À la suite de la brillante et mémorable victoire de Koulikovo (8 septembre 1380), qui marqua le début de la libération du joug tatare, et qui avait été en partie acquise grâce à l’intervention de saint Cyprien auprès du prince de Lituanie, Jagiello, pour qu’il ne prenne pas part au combat aux côtés des Tatares, le grand-prince Dimitris, sur les conseils de Théophane de Nicée et de saint Serge, envoya saint Théodore auprès de Cyprien, afin de l’inviter à assumer la juridiction de la métropole russe réunifiée. Saint Cyprien fit son entrée à Moscou le 23 mai 1381 et, au milieu des réjouissances populaires, le prince Dimitris lui demanda officiellement pardon. Peu après, Cyprien rédigea l’éloge de saint Pierre de Moscou (cf. 21 déc.), en soulignant les similarités avec sa propre vie, et il canonisa saint Alexandre Nevsky (23 nov.), pour symboliser l’unité de l’Église russe. Mais la situation ne tarda pas à s’altérer.
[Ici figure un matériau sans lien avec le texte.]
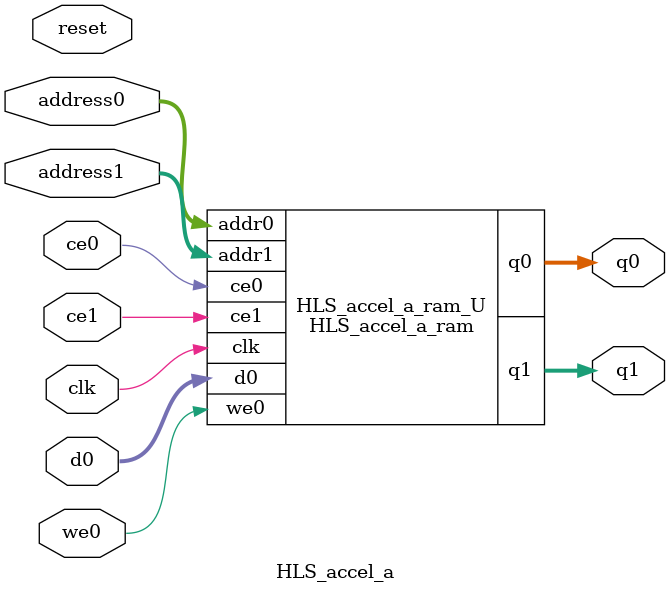
<source format=v>
`timescale 1 ns / 1 ps
module HLS_accel_a_ram (addr0, ce0, d0, we0, q0, addr1, ce1, q1,  clk);

parameter DWIDTH = 32;
parameter AWIDTH = 11;
parameter MEM_SIZE = 1764;

input[AWIDTH-1:0] addr0;
input ce0;
input[DWIDTH-1:0] d0;
input we0;
output reg[DWIDTH-1:0] q0;
input[AWIDTH-1:0] addr1;
input ce1;
output reg[DWIDTH-1:0] q1;
input clk;

(* ram_style = "block" *)reg [DWIDTH-1:0] ram[0:MEM_SIZE-1];




always @(posedge clk)  
begin 
    if (ce0) 
    begin
        if (we0) 
        begin 
            ram[addr0] <= d0; 
        end 
        q0 <= ram[addr0];
    end
end


always @(posedge clk)  
begin 
    if (ce1) 
    begin
        q1 <= ram[addr1];
    end
end


endmodule

`timescale 1 ns / 1 ps
module HLS_accel_a(
    reset,
    clk,
    address0,
    ce0,
    we0,
    d0,
    q0,
    address1,
    ce1,
    q1);

parameter DataWidth = 32'd32;
parameter AddressRange = 32'd1764;
parameter AddressWidth = 32'd11;
input reset;
input clk;
input[AddressWidth - 1:0] address0;
input ce0;
input we0;
input[DataWidth - 1:0] d0;
output[DataWidth - 1:0] q0;
input[AddressWidth - 1:0] address1;
input ce1;
output[DataWidth - 1:0] q1;



HLS_accel_a_ram HLS_accel_a_ram_U(
    .clk( clk ),
    .addr0( address0 ),
    .ce0( ce0 ),
    .we0( we0 ),
    .d0( d0 ),
    .q0( q0 ),
    .addr1( address1 ),
    .ce1( ce1 ),
    .q1( q1 ));

endmodule


</source>
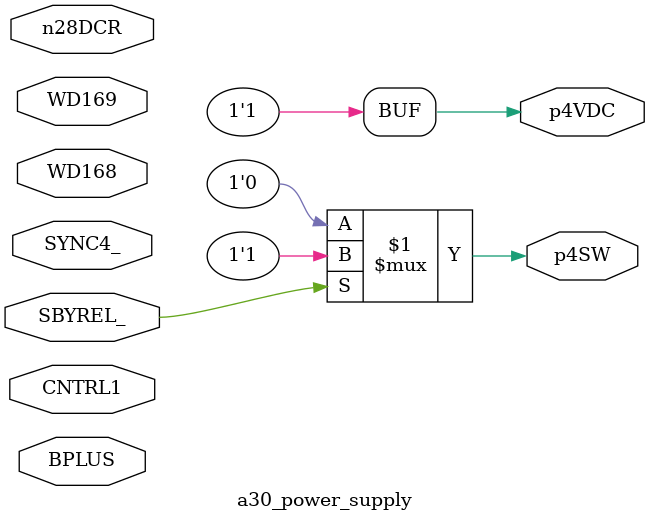
<source format=v>
`timescale 1ns / 1ps


module a30_power_supply(
    input wire WD168,   // Main bus B 28 volts
    
    input wire WD169,   // Other 28 volt input, not used
    input wire n28DCR,  // Other 28 volt input, not used
    
    input wire BPLUS,   // Input from 14 volt power supply, used to switch relay from p4VSW
    
    input wire CNTRL1,  // Test equipment input for simulating power failure
    input wire SYNC4_,  // Sync signal for voltage reference
    input wire SBYREL_, // Standy signal
    
    //output wire p28COM,
    output wire p4VDC,
    output wire p4SW
    );
    
    assign p4VDC = 1'b1;
    assign p4SW = SBYREL_ ? 1'b1 : 1'b0;
    //assign p28COM = WD168;
    
endmodule




</source>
Les Tatares ayant obtenu l’alliance des Mongols orientaux attaquèrent Moscou l’année suivante et se livrèrent à de terribles pillages. Apprenant que le Métropolite Cyprien s’était réfugié dans la ville ennemi de Tver, le prince Dimitris furieux décida de le faire déposer et de rétablir Pimène, qu’il avait fait emprisonné, à la tête de l’Église. Se soumettant aux décrets de la Providence, saint Cyprien retourna donc de nouveau à Kiev. Les exactions et la conduite indigne de Pimène provoquèrent cependant bientôt sa disgrâce, et le grand-prince fit appel au Patriarche qui convoqua Pimène et Cyprien à Constantinople, pour que leur différent soit réglé devant le Synode permanent. Saint Théodore précéda de peu Cyprien, porteur d’un message du grand-prince affirmant qu’il refusait absolument d’accepter Pimène comme Métropolite.

Durant son séjour à Constantinople, saint Cyprien fut envoyé par l’empereur en mission diplomatique en Lituanie, car à l’occasion de l’union dynastique entre le royaume de Pologne et la principauté de Lituanie, Jagiello, devenu souverain des deux états, s’était converti au catholicisme et l’avenir de l’Orthodoxie était de ce fait mis en danger dans les régions occidentales de la Russie. Après son retour à Constantinople (1388), le nouveau Patriarche, Antoine (1389-1390; 1391-1397), après avoir déposé Pimène, qui avait refusé de se présenter devant le Synode, confirma Cyprien dans la charge de Métropolite de Kiev et de toute la Russie. Ce n’est cependant qu’à la suite du décès du prince Dimitris, suivi peu après par celui de Pimène (1389), que le saint put faire son entrée à Moscou, et fut reçu par le prince Basile Dimitrievitch et par tout le peuple, qui saluait en lui son père spirituel. Faisant preuve de clémence et de charité, il reconnut les ordinations faites par Pimène et il œuvra dans la direction que lui avait inspirée saint Philothée, faisant de Moscou le centre ecclésiastique de l’Église russe et la fidèle héritière de la civilisation byzantine. Il fit appliquer les réformes liturgiques de saint Philothée, alignant la pratique de l’Église russe sur celle de Constantinople, introduisit dans le Synodikon de l’Orthodoxie les clauses concernant la doctrine de saint Grégoire Palamas sur les énergies incréées et, à plusieurs reprises, il organisa des collectes en faveur de la capitale Byzantine, surtout lors du siège de Constantinople par Bazajet (1394).

Après avoir ainsi gouverné son Église avec sagesse, en lui ouvrant la voie pour son glorieux avenir, saint Cyprien s’endormit en paix le 16 septembre 1406. Quatre jours avant son décès, il avait dicté une lettre qui devait être lue à ses funérailles, dans laquelle il demandait humblement pardon à ses amis et à ses ennemis, et leur donnait à tous sa bénédiction en les embrassant dans le Seigneur. Cette lettre fut lue également aux funérailles de plusieurs de ses successeurs.